▶ Work order: Only the records, exactly as written, belong in the answer; pictures do not.

+++

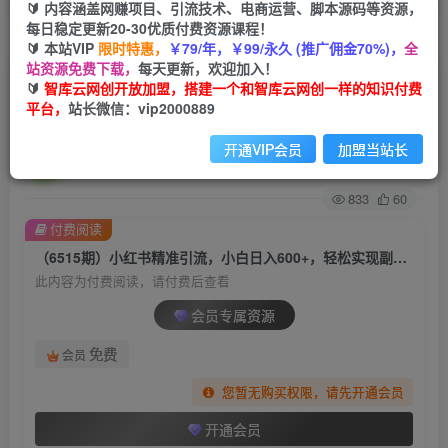
🔰 内容涵盖网赚项目、引流技术、电商运营、脚本源码等资源，
每日稳定更新20-30优质付费资源课程！
首页
创业课程
会员专属
正文
🔰 本站VIP
限时特惠，
￥79/年，￥99/永久 (推广佣金70%)，
全
站资源免费下载，
每天更新，欢迎加入！
（6515期）小红书精准引流，小白日入600+，轻
🔰
智库云网创开放加盟，搭建一个和智库云网创一样的知识付费
平台，
站长微信：vip2000889
松实现副业经济自由（教程+1153G资源）
开通VIP会员
加盟当站长
智库云网创
关注
私信
2年前发布
833
60
付费阅读
（6515期）小红书精准引流，小白日入600+，轻松实现副业经济自由（教程+1153G资源）
此内容为付费阅读，请付费后查看
会员专属资源
免费
会员
您暂无购买权限，请先开通会员
开通会员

+++

▶ Response for this exercise:
🔰 内容涵盖网赚项目、引流技术、电商运营、脚本源码等资源，
每日稳定更新20-30优质付费资源课程！
首页
创业课程
会员专属
正文
🔰 本站VIP
限时特惠，
￥79/年，￥99/永久 (推广佣金70%)，
全
站资源免费下载，
每天更新，欢迎加入！
（6515期）小红书精准引流，小白日入600+，轻
🔰
智库云网创开放加盟，搭建一个和智库云网创一样的知识付费
平台，
站长微信：vip2000889
松实现副业经济自由（教程+1153G资源）
开通VIP会员
加盟当站长
智库云网创
关注
私信
2年前发布
833
60
付费阅读
（6515期）小红书精准引流，小白日入600+，轻松实现副业经济自由（教程+1153G资源）
此内容为付费阅读，请付费后查看
会员专属资源
免费
会员
您暂无购买权限，请先开通会员
开通会员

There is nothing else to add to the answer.